A hacking activist group which claimed responsibility for attacks against the websites of PBS and Nintendo has breached Sony Pictures, exposing more than 100,000 account credentials.
Sony Pictures Digital Inc., the subsidiary of Sony that runs its movie and music business, confirmed that a hacking group has breached its website, exposing user account credentials.
In a statement issued June 3, Sony Pictures said it took action to protect against further intrusion of its systems. The company said it was targeted by a hacker group known as “LulzSec,” which claimed responsibility for attacks on PBS and Nintendo.
“A respected team of outside experts is conducting a forensic analysis of the attack,” Sony said in a statement. In addition, we have contacted the U.S. Federal Bureau of Investigation and are working with them to assist in the identification and apprehension of those responsible for this crime.”
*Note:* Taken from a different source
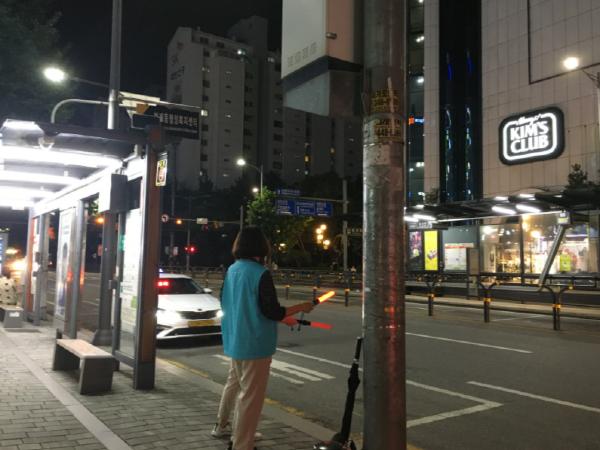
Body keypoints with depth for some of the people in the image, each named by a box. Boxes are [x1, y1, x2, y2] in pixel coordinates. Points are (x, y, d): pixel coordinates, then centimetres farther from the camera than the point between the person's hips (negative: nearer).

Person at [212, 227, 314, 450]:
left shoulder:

The attackers are believed to have used a SQL injection attack to breach the website. The Lulz Security hacking group has been actively boasting about its high profile website attacks. The organization posted more than 100,000 account credentials of users of the Sony Pictures website. The hackers said they took the data from the Sony Pictures and Sony BMG websites. In addition to account credentials, the information made public includes addresses and phone numbers.
The group claimed responsibility for the latest attack against Nintendo’s U.S. servers, posting details of the attack on Twitter. The group said it had obtained an internal configuration file for one of Nintendo’s U.S. servers. It also hacked and defaced the website of InfraGard, an Atlanta-based organization that shares FBI cybercrime data with the private sector. The group posted more than 100 account credentials that it had stolen in that attack.
Sony and its subsidiaries have been investigating as many as a dozen breaches on its systems after a massive breach exposed information on more than 100 million users of its PlayStation and Entertainment Group networks. The company has apologized to victims, bolstered system security and is hiring a CISO to manage its security initiatives.